Towards Real-World Industrial-Scale Verification: LLM-Driven Theorem Proving on seL4
Jianyu Zhang, Fuyuan Zhang, Jiayi Lu, Jilin Hu, Xiaoyi Yin, Long Zhang, Feng Yang, Yongwang Zhao
TL;DR
This work introduces AutoReal, an LLM-driven theorem proving approach designed for real-world industrial-scale verification. By combining step-level chain-of-thought training with targeted proof-context augmentation, AutoReal enables a compact 7B model to generate complete Isabelle proofs with aligned natural-language rationales, suitable for local deployment. In evaluations on seL4 and AFP, AutoReal-Prover achieves 51.67% and 53.88% proof success rates respectively, substantially surpassing prior results on seL4 and demonstrating generalization to other verification domains. The approach also provides interpretable explanations to aid human inspection and repair, marking a meaningful advance in practical, scalable, and transparent AI-assisted formal verification.
Abstract
Formal methods (FM) are reliable but costly to apply, often requiring years of expert effort in industrial-scale projects such as seL4, especially for theorem proving. Recent advances in large language models (LLMs) have made automated theorem proving increasingly feasible.

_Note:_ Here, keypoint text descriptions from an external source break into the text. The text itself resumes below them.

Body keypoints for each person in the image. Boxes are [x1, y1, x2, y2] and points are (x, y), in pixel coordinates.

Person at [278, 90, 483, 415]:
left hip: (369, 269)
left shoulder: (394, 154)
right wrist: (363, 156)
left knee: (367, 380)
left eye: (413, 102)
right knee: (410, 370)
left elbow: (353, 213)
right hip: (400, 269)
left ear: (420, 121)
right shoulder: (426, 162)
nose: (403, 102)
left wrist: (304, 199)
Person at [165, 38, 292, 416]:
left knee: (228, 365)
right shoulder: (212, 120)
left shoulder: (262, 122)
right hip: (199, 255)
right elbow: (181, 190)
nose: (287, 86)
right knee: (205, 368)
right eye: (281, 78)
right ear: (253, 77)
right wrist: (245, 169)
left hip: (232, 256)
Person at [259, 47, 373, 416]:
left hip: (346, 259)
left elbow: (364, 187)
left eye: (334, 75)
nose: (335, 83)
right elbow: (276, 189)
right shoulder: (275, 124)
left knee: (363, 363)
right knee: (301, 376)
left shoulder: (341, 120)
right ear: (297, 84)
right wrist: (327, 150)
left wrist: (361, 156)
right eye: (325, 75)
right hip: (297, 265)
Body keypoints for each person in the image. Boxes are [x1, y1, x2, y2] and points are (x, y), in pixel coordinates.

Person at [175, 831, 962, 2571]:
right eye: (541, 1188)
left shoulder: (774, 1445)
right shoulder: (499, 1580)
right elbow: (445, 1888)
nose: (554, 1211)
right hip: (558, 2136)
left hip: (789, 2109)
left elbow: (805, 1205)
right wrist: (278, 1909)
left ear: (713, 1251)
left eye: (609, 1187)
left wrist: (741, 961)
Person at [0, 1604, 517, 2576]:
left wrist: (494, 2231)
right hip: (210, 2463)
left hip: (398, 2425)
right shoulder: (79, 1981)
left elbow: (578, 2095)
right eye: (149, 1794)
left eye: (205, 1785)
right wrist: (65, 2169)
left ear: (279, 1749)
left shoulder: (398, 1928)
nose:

However, most prior work focuses on mathematics-oriented benchmarks such as miniF2F, with limited evaluation on real-world verification projects. The few studies that consider industrial-scale verification mostly rely on closed-source models with hundreds of billions of parameters, which cannot be locally deployed and incur substantial usage costs. In this paper, we propose AutoReal, an LLM-driven theorem proving method for real-world industrial-scale systems with support for lightweight local deployment. We evaluate AutoReal on the seL4-Isabelle verification project as a representative and challenging case study. AutoReal incorporates two key improvements: (1) chain-of-thought (CoT)-based proof training, which teaches the LLM the reasoning behind proof steps and enables step-wise explanations alongside proofs, and (2) context augmentation, which leverages proof context from the project to enhance LLM-driven proving. Based on the AutoReal methodology, we fine-tune a base model to obtain AutoReal-Prover, a compact 7B-scale prover for industrial-scale theorem proving. AutoReal-Prover achieves a 51.67% proof success rate on 660 theorems from seL4-designated Important Theories across all 10 seL4 proof categories, substantially outperforming prior attempts on seL4 (27.06%). To evaluate generalization, we further apply AutoReal-Prover to three security-related projects from the Archive of Formal Proofs (AFP), covering all 451 theorems and achieving a proof success rate of 53.88%. Overall, this work advances the application of LLM-driven theorem proving in real-world industrial-scale verification.